- Exercise details -
Set down exactly, from the records below, the line with "pour exploiter les" through the line with "impliquées dans les", and nothing else.
========================
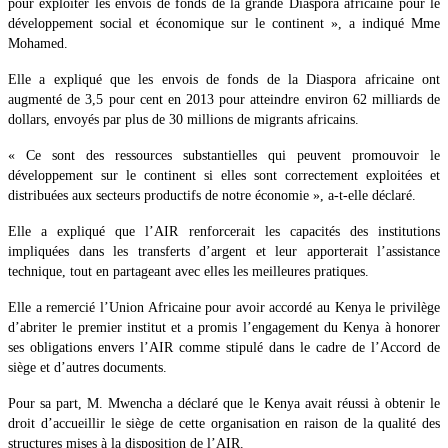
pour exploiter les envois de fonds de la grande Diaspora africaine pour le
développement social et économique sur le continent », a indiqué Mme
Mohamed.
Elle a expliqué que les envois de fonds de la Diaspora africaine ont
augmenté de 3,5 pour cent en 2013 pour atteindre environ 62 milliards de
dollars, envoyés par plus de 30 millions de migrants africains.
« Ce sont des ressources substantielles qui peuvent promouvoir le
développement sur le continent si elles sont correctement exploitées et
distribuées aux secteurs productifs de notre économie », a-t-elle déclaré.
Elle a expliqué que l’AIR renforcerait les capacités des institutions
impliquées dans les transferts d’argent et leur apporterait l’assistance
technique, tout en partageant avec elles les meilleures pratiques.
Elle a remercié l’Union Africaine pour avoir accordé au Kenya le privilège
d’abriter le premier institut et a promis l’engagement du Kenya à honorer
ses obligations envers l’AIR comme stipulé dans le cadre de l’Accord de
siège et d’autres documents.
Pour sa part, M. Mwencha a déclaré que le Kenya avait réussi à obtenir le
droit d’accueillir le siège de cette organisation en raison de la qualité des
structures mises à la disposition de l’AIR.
========================
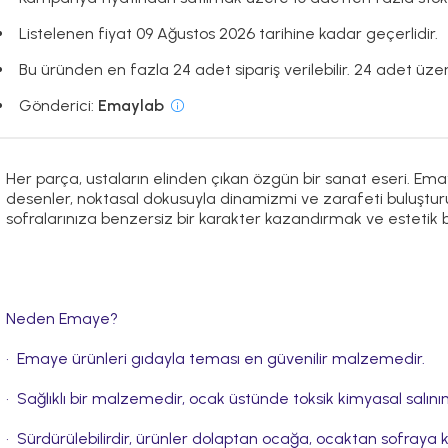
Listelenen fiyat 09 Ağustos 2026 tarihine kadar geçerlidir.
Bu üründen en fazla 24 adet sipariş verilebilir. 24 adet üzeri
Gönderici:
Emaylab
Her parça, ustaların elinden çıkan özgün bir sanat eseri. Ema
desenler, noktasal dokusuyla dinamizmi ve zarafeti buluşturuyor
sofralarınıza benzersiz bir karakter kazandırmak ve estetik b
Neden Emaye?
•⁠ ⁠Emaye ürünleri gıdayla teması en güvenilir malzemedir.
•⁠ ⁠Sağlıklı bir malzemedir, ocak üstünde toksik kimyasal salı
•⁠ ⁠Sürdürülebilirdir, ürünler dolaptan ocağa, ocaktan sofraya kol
========================
- Finished exercise -
pour exploiter les envois de fonds de la grande Diaspora africaine pour le
développement social et économique sur le continent », a indiqué Mme
Mohamed.
Elle a expliqué que les envois de fonds de la Diaspora africaine ont
augmenté de 3,5 pour cent en 2013 pour atteindre environ 62 milliards de
dollars, envoyés par plus de 30 millions de migrants africains.
« Ce sont des ressources substantielles qui peuvent promouvoir le
développement sur le continent si elles sont correctement exploitées et
distribuées aux secteurs productifs de notre économie », a-t-elle déclaré.
Elle a expliqué que l’AIR renforcerait les capacités des institutions
impliquées dans les transferts d’argent et leur apporterait l’assistance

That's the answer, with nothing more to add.